Or two days, depending on how you look at it.
I’m still having problems getting on to WordPress, but apart from mentioning the fact that there’s a sticky on the Support Forum I’m not going there. Things will be resolved shortly. Probably. Hopefully.
Apologies for the lack of replies from this part of the world, but I’ll get round to them as soon as things are a lot more stable.
In other news, I ‘aged’ overnight on Wednesday. Yes, I became a ‘year older’ as it was my birthday on Thursday. A fact that I couldn’t forget about, even if I tried. I visited Google, and they had a special logo in honour of my birthday.

I first saw it, and hovered my curser over it – I always do when they show a different image (I’m nosy like that) – and I saw:

I’ve never been celebrated in a Google logo before, and felt quite honoured, and then I realised that they usually do these logos for folk who are centuries old now. And then I realised that they probably do this for everyone with a Google Plus account, so I then felt old and not as special. And then I wondered why I’d used my actual date of birth for the account but moved on, convincing myself that I’d altered the year slightly. Not that I have a problem with my age or anything. Not me. No.
Anyway, this being 24 isn’t as bad as I thought it was going to be. I’ve been 24 for a few years now. A fair few years in fact. I haven’t aged since 1992. Several of my Inner Aspects nickname me Tom Pan, the other boy who never grew up. That’s probably the reason why I spend so much of my time in a fantasy world. Anyhoo, age is merely a number, I say. And I like the number 24. My other favourite number is 4, but I’d never get away with using that one!

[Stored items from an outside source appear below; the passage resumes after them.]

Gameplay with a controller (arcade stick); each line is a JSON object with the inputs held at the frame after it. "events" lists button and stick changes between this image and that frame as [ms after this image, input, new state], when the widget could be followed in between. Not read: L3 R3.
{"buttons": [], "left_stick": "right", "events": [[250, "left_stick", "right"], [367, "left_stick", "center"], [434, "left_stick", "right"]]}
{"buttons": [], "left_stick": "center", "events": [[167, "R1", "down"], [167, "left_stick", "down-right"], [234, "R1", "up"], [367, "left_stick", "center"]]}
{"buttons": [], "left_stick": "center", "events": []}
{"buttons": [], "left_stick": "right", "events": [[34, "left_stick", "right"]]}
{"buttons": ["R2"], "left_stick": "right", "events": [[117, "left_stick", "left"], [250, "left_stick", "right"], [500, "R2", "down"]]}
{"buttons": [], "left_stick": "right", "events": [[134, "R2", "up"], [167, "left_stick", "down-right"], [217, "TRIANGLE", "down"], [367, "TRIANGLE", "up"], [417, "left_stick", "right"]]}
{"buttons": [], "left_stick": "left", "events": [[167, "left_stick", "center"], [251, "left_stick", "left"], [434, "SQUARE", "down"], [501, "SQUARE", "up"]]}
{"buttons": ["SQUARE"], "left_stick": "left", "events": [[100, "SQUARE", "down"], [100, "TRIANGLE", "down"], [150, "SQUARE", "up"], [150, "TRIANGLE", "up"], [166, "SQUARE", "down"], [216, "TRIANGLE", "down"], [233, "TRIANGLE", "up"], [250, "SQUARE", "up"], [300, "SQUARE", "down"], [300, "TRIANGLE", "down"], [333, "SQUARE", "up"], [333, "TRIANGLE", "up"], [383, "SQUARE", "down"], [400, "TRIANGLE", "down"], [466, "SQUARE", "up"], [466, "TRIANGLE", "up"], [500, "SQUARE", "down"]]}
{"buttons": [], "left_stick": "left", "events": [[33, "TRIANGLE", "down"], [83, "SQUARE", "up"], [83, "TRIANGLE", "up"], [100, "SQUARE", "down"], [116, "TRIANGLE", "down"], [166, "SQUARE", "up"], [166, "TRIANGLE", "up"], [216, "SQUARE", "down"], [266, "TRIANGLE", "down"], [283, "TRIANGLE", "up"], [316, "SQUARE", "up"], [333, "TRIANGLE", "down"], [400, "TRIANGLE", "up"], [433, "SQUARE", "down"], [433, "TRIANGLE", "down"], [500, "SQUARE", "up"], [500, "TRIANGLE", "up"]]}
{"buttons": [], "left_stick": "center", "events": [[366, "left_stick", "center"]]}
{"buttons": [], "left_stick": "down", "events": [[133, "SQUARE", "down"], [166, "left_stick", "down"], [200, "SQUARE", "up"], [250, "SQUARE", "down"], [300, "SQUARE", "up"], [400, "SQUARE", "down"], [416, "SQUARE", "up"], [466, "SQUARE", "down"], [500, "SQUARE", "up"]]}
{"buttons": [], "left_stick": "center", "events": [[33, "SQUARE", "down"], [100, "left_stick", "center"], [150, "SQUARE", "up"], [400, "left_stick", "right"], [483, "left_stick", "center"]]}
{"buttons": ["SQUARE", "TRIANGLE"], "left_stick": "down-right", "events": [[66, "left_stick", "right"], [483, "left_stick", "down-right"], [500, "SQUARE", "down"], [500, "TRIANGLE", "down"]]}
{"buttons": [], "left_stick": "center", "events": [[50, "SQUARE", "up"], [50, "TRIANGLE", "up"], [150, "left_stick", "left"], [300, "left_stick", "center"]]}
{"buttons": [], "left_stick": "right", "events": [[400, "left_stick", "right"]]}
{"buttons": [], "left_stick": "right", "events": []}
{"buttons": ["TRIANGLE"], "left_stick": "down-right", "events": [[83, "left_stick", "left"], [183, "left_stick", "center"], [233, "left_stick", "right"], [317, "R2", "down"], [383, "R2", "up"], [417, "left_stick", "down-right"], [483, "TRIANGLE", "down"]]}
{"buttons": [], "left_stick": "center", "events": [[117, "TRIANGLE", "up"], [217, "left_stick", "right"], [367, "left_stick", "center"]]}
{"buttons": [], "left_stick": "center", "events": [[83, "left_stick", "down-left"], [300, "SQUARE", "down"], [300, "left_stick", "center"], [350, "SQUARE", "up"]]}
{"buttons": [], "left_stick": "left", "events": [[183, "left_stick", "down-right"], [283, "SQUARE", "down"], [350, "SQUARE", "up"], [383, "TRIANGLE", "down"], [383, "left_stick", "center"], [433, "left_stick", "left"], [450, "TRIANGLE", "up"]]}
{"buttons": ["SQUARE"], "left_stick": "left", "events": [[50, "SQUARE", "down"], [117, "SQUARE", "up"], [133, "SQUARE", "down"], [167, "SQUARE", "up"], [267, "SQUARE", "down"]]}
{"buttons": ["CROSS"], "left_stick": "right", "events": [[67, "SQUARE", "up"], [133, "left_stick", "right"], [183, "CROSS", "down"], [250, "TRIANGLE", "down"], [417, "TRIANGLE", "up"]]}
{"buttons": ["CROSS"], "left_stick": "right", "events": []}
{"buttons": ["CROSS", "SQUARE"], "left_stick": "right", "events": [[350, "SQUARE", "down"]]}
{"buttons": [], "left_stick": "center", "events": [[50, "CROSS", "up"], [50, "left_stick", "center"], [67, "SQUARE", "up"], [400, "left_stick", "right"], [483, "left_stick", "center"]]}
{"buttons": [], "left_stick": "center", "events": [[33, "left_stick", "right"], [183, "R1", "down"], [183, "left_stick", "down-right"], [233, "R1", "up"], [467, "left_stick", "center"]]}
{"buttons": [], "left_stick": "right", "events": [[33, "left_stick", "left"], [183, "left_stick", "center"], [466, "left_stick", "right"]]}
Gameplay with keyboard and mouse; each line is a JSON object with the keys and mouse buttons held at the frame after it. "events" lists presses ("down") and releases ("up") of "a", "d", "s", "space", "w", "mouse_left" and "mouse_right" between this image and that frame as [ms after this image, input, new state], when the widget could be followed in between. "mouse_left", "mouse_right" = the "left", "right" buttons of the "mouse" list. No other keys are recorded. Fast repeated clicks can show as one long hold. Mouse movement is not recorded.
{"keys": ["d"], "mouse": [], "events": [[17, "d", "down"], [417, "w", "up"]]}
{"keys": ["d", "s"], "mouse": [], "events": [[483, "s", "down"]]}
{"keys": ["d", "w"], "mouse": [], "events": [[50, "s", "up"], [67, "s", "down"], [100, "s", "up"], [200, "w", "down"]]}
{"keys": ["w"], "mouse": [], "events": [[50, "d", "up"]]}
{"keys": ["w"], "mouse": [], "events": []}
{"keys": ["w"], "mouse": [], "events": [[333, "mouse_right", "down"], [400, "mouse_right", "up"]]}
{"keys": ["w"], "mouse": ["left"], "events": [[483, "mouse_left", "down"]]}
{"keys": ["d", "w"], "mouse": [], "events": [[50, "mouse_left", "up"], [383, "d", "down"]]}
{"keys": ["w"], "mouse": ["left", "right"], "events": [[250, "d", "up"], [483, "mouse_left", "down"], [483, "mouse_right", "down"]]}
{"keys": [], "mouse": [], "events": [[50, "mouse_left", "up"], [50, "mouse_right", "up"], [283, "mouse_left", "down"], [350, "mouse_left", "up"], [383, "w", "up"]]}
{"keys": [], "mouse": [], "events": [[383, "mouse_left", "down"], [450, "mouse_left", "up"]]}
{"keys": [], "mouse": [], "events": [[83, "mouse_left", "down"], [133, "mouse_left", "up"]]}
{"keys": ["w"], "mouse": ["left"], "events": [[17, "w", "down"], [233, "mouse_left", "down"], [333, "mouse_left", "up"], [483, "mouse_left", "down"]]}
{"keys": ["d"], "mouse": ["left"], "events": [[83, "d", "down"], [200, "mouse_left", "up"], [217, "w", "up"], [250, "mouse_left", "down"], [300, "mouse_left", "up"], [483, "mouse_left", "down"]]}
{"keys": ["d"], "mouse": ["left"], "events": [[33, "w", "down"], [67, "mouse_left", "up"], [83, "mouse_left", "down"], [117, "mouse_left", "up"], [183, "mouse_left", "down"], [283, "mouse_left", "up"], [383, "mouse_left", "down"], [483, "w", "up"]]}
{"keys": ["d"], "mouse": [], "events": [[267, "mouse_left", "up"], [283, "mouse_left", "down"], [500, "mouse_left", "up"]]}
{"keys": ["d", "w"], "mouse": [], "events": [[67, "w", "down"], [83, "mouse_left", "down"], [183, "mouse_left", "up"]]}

Since March 13th IS my birthday, and I’m Piscean, being dreamy is one of the characteristics I seem to display strongly. Some Piscean strengths are compassionate, accepting and imaginative, but on the flip-side the weaknesses include being indecisive, lazy and escapist. They all sum me up to a T.
Now, it’s funny the way how things work out. The phrase to a T, for instance, was recently used in this post. In the last paragraph in fact. In a recent post, I wrote about Rishard Púbol dotting his Ts and crossing his Is. And the two are linked.
An early example of the phrase to a T, used before the word was abbreviated, and at the beginning of the Seventeenth Century, was ‘to a tittle’. It was used in the comedy drama The Woman Hater, by Francis Beaumont, penned around 1606.
The word ‘tittle’ isn’t used much nowadays. The word isn’t, but what it is is. It’s the dot in the lower case letters I and J, and the phrase dotting Is and crossing Ts indicates the act of being thorough. Which I am. Sometimes…
The phrase tittle-tattle is used more frequently, which means to gossip idly or talk trivially. This blog is full of the trivial – but is it tittle-tattle? Probably. I’d like to think not, though.
So, in returning to my blog after a quick but unplanned mini-break, I’m presented with another link to the Seventeenth Century – and not one that would have immediately come to mind. There is still something there, something lingering. More facts, please, Universe.